» Source text:
##############################

Today I’m going to be one of those people and do a list entry. It’ll be a reference point for later when I’m all famous and popular and such, and besides, it’ll let me indulge my need to talk about myself in fifty points (if I can come up with fifty). I’ll call it:
1. I was born in Ceiba, Puerto Rico. Not that I remember any of it, so they may be lying to me.
2. I have a tortoiseshell cat named Sasha who barks like a dog and has recently begun a life of petty crime. She’s starting small, breaking dishes and generally destroying things, but I’m sure in time she will progress to bigger crimes like carjacking.
3. I have three younger sisters of varying heights, ages, and personalities.
4. When I was 6 or 7 years old, I entered a contest where you had to draw a picture of Santa Claus. I won a six-foot-tall stocking full of toys and games and stuff. Throughout this contest, I was certain that I would win and was really arrogant about asking my parents daily if we had received the stocking yet.
5. I am the only person in my family who is left-handed. I try never to hold it against them.
6. I have never broken a bone or been hospitalized overnight so far in my life.
7. I think that possums are the freakiest creatures living on the planet. When I’m driving around in the backwoods at night, sometimes they rise up from the side of the road with their scary little eyes and rat tails and I am forced to try to run them over in an attempt to purge the world of their presence.

##############################

» Given information:
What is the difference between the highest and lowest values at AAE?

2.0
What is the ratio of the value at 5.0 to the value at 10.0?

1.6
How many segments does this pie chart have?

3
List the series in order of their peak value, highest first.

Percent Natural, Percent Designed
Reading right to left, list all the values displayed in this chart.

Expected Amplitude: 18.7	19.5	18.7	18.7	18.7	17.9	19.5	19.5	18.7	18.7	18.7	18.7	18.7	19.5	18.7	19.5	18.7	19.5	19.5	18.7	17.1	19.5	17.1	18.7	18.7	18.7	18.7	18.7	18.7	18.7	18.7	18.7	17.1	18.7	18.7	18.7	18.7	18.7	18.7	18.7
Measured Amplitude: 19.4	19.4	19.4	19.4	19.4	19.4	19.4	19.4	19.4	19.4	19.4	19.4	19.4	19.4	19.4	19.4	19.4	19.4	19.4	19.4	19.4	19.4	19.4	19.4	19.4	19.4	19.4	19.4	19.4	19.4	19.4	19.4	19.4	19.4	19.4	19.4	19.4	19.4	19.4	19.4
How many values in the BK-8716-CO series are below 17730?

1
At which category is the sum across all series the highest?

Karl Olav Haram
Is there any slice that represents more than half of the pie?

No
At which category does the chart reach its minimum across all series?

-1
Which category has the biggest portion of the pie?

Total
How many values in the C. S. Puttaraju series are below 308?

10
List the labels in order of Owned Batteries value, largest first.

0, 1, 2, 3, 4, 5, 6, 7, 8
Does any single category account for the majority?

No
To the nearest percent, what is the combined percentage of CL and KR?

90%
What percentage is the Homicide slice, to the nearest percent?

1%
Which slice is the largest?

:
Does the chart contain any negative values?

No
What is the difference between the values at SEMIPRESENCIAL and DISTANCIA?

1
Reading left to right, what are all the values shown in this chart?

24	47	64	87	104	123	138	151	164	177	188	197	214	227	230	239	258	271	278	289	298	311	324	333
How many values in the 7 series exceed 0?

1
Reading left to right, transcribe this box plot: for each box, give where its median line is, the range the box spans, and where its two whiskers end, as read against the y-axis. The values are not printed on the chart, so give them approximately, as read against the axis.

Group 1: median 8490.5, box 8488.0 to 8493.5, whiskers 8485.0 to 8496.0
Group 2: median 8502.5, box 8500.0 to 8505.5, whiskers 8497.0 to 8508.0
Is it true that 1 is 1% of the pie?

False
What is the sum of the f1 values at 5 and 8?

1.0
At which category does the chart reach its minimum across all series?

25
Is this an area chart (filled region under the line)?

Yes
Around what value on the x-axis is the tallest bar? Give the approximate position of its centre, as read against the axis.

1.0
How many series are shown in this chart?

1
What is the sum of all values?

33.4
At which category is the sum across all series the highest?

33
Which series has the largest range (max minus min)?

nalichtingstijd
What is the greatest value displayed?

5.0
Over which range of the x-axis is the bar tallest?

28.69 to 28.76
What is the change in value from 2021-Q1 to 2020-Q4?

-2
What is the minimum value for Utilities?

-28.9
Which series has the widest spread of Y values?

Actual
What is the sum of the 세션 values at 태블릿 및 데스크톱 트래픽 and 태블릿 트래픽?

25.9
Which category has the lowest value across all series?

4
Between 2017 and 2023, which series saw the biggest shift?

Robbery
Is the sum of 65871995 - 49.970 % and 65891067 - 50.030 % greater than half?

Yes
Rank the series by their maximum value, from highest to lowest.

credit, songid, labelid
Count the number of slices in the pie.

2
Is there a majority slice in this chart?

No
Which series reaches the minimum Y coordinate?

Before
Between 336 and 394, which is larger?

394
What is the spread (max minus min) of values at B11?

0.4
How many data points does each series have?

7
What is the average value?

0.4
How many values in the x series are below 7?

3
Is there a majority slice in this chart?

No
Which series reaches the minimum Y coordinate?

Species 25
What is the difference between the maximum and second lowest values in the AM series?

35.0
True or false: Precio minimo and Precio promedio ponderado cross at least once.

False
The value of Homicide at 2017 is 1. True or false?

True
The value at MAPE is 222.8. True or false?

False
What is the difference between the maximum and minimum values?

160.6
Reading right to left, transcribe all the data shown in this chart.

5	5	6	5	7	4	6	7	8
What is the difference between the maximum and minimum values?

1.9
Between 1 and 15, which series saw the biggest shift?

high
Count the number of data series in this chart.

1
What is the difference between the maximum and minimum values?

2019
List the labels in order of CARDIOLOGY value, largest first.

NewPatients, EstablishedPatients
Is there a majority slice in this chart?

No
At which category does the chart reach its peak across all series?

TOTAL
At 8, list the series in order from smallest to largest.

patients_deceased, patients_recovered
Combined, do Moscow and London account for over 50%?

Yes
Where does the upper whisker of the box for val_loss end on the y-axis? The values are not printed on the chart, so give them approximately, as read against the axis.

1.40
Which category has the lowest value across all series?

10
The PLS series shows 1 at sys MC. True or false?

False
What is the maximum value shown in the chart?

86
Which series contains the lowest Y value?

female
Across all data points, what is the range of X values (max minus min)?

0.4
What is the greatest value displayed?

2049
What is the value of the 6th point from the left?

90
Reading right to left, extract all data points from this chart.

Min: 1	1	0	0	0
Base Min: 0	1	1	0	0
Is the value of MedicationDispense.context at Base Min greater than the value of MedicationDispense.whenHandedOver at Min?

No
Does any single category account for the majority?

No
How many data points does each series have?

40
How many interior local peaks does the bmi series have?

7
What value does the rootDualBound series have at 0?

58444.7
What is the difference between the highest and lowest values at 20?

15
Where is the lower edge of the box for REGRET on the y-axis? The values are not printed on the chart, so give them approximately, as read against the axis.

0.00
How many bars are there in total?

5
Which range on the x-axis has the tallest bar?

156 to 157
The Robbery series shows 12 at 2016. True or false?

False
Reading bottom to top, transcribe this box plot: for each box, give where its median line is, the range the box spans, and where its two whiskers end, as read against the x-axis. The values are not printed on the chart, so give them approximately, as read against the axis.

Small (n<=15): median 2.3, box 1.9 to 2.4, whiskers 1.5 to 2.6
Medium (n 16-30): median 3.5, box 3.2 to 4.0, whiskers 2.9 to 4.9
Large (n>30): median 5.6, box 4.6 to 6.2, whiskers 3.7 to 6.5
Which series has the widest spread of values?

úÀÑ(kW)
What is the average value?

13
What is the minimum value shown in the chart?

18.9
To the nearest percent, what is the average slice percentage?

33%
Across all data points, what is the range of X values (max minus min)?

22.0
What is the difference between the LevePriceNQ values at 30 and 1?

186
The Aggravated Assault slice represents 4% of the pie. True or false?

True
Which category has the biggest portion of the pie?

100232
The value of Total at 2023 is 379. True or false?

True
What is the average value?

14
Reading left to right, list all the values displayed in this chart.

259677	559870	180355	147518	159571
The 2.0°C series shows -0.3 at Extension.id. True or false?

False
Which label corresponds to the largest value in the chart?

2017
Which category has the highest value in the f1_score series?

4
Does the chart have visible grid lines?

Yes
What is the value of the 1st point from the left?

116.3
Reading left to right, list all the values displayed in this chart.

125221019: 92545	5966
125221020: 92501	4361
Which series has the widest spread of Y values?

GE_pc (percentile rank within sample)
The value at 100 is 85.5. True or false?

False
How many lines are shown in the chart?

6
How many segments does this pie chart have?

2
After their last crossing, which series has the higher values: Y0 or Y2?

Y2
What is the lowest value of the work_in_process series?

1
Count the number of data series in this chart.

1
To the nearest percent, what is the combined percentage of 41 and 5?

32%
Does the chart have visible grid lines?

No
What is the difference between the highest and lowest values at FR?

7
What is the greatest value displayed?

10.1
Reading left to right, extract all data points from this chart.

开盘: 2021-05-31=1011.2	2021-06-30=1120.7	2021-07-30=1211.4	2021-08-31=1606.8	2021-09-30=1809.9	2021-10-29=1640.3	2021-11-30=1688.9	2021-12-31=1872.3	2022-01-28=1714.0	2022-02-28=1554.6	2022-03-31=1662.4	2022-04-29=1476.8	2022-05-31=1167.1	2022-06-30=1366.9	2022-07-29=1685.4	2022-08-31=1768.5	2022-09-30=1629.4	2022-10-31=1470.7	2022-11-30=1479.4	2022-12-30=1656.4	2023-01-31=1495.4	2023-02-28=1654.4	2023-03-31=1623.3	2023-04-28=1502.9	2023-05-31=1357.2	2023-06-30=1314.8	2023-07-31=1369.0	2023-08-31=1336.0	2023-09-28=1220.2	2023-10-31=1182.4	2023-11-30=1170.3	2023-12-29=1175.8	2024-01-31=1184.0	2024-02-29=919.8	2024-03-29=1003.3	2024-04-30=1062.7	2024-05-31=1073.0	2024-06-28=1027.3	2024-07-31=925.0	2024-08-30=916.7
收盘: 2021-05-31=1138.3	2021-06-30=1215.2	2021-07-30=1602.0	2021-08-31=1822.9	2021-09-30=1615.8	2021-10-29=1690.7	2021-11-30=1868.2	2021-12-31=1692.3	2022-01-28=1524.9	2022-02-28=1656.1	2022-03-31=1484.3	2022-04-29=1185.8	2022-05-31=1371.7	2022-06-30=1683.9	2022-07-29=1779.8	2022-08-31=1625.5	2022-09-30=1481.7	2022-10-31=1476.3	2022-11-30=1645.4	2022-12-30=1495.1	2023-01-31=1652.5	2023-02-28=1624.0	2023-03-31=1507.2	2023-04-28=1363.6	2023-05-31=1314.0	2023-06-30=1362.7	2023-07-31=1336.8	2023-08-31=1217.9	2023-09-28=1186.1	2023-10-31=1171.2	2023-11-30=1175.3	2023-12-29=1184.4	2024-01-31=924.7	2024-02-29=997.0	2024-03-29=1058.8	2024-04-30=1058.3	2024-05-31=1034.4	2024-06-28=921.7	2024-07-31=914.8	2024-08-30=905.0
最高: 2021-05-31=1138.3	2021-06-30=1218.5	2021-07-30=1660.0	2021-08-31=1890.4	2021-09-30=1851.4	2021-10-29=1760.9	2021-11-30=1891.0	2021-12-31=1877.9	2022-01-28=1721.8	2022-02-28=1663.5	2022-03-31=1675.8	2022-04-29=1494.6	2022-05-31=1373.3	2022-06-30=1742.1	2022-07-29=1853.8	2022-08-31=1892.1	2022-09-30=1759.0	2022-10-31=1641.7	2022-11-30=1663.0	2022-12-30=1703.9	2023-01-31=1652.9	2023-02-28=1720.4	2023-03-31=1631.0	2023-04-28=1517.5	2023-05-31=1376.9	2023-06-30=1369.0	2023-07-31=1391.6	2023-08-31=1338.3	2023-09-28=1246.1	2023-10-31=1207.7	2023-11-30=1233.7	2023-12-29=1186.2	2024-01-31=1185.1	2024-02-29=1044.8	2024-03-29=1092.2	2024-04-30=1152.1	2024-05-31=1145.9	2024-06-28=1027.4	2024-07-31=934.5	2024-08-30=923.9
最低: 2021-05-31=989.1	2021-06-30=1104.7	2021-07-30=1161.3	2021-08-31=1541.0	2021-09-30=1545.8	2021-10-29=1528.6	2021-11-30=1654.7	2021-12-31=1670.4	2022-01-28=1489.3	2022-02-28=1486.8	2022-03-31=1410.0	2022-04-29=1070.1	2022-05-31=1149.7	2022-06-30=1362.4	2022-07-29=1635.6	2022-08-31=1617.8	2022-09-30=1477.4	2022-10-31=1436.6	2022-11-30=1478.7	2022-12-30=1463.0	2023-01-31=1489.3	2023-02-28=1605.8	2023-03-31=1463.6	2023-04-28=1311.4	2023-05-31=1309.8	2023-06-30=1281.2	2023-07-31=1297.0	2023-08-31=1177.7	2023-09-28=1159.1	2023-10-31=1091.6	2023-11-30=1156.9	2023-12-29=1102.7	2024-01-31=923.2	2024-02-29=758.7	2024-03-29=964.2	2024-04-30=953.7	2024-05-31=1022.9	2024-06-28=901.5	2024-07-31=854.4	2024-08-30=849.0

##############################

» Work to complete:
1. Return the portion of the personal fact list starting with "Today I’m going" and going on through "crimes like carjacking.".
2. Shorten the paragraph of the personal fact list that begins "4. When I was 6 or 7 years old" while keeping its main facts.
3. Extend the personal fact list past its final numbered point.
The entries come from a separate source and are not part of the personal fact list.

» Answers for this exercise:
1.
Today I’m going to be one of those people and do a list entry. It’ll be a reference point for later when I’m all famous and popular and such, and besides, it’ll let me indulge my need to talk about myself in fifty points (if I can come up with fifty). I’ll call it:
1. I was born in Ceiba, Puerto Rico. Not that I remember any of it, so they may be lying to me.
2. I have a tortoiseshell cat named Sasha who barks like a dog and has recently begun a life of petty crime. She’s starting small, breaking dishes and generally destroying things, but I’m sure in time she will progress to bigger crimes like carjacking.

2. At age 6 or 7, the writer won a Santa Claus drawing contest and got a six-foot-tall stocking full of toys and games. Sure of winning all along, the writer arrogantly asked the parents every day whether the stocking had arrived.

3.
8. My great-aunt owns the country stores used for location filming in the movie What About Bob?. No, I’ve never met Bill Murray.
9. I have never traveled overseas (except for the alleged birth, which doesn’t really count).
10. I will never date a man who has a mullet. If photographic or reliable witness evidence surfaces indicating that he has sported a mullet in the past, I will deal with that on a case-by-case basis.
11. I once rescued a goat who was suffocating to death because he had jumped out of the back of a truck and was hanging by his neck rope.
12. I think that Achtung Baby was a better album than The Joshua Tree.
13. I twirled flags in the colorguard for almost ten years. I was really good at it, so it’s unfortunate that it’s a completely useless skill.
14. My feet are unnaturally large for my height.
15. I wrote the word “tittie” on my college application. I was accepted.